§ DATA FOR THIS TASK:
____________

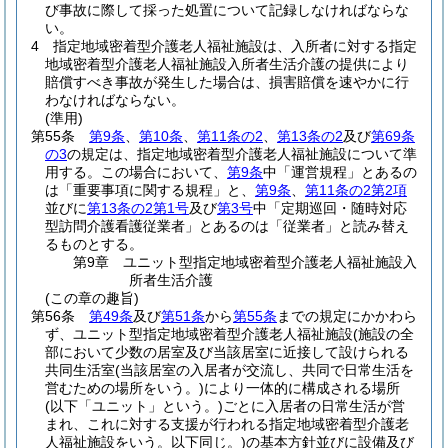
び事故に際して採った処置について記録しなければならな
い。
4
指定地域密着型介護老人福祉施設は、入所者に対する指定
地域密着型介護老人福祉施設入所者生活介護の提供により
賠償すべき事故が発生した場合は、損害賠償を速やかに行
わなければならない。
(準用)
第55条
第9条
、
第10条
、
第11条の2
、
第13条の2
及び
第69条
の3
の規定は、指定地域密着型介護老人福祉施設について準
用する。
この場合において、
第9条
中「運営規程」とあるの
は「重要事項に関する規程」と、
第9条
、
第11条の2第2項
並びに
第13条の2第1号
及び
第3号
中「定期巡回・随時対応
型訪問介護看護従業者」とあるのは「従業者」と読み替え
るものとする。
第9章
ユニット型指定地域密着型介護老人福祉施設入
所者生活介護
(この章の趣旨)
第56条
第49条
及び
第51条
から
第55条
までの規定にかかわら
ず、ユニット型指定地域密着型介護老人福祉施設
(施設の全
部において少数の居室及び当該居室に近接して設けられる
共同生活室
(当該居室の入居者が交流し、共同で日常生活を
営むための場所をいう。)
により一体的に構成される場所
(以下「ユニット」という。)
ごとに入居者の日常生活が営
まれ、これに対する支援が行われる指定地域密着型介護老
人福祉施設をいう。以下同じ。)
の基本方針並びに設備及び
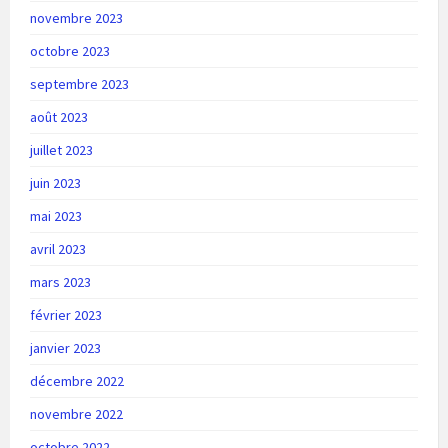
novembre 2023
octobre 2023
septembre 2023
août 2023
juillet 2023
juin 2023
mai 2023
avril 2023
mars 2023
février 2023
janvier 2023
décembre 2022
novembre 2022
octobre 2022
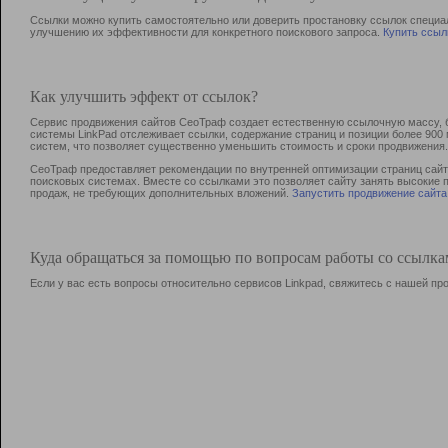
Ссылки можно купить самостоятельно или доверить простановку ссылок специа
улучшению их эффективности для конкретного поискового запроса.
Купить ссыл
Как улучшить эффект от ссылок?
Сервис продвижения сайтов СеоТраф создает естественную ссылочную массу, б
системы LinkPad отслеживает ссылки, содержание страниц и позиции более 90
систем, что позволяет существенно уменьшить стоимость и сроки продвижения.
СеоТраф предоставляет рекомендации по внутренней оптимизации страниц сайта
поисковых системах. Вместе со ссылками это позволяет сайту занять высокие 
продаж, не требующих дополнительных вложений.
Запустить продвижение сайта
Куда обращаться за помощью по вопросам работы со ссылк
Если у вас есть вопросы относительно сервисов Linkpad, свяжитесь с нашей п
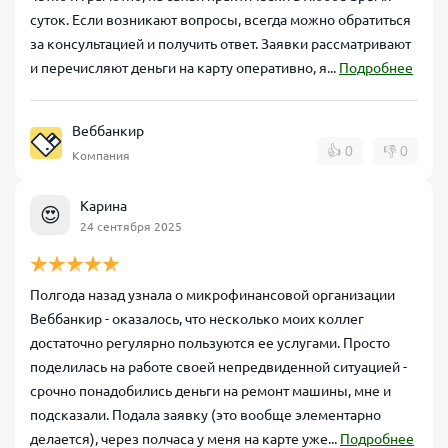
суток. Если возникают вопросы, всегда можно обратиться
за консультацией и получить ответ. Заявки рассматривают
и перечисляют деньги на карту оперативно, я...
Подробнее
Веббанкир
👍
0
👎
0
Компания
Карина
😍
24 сентября 2025
Полгода назад узнала о микрофинансовой организации
Веббанкир - оказалось, что несколько моих коллег
достаточно регулярно пользуются ее услугами. Просто
поделилась на работе своей непредвиденной ситуацией -
срочно понадобились деньги на ремонт машины, мне и
подсказали. Подала заявку (это вообще элементарно
делается), через полчаса у меня на карте уже...
Подробнее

____________

Please say how many lines above contain "вопросы", number only.

2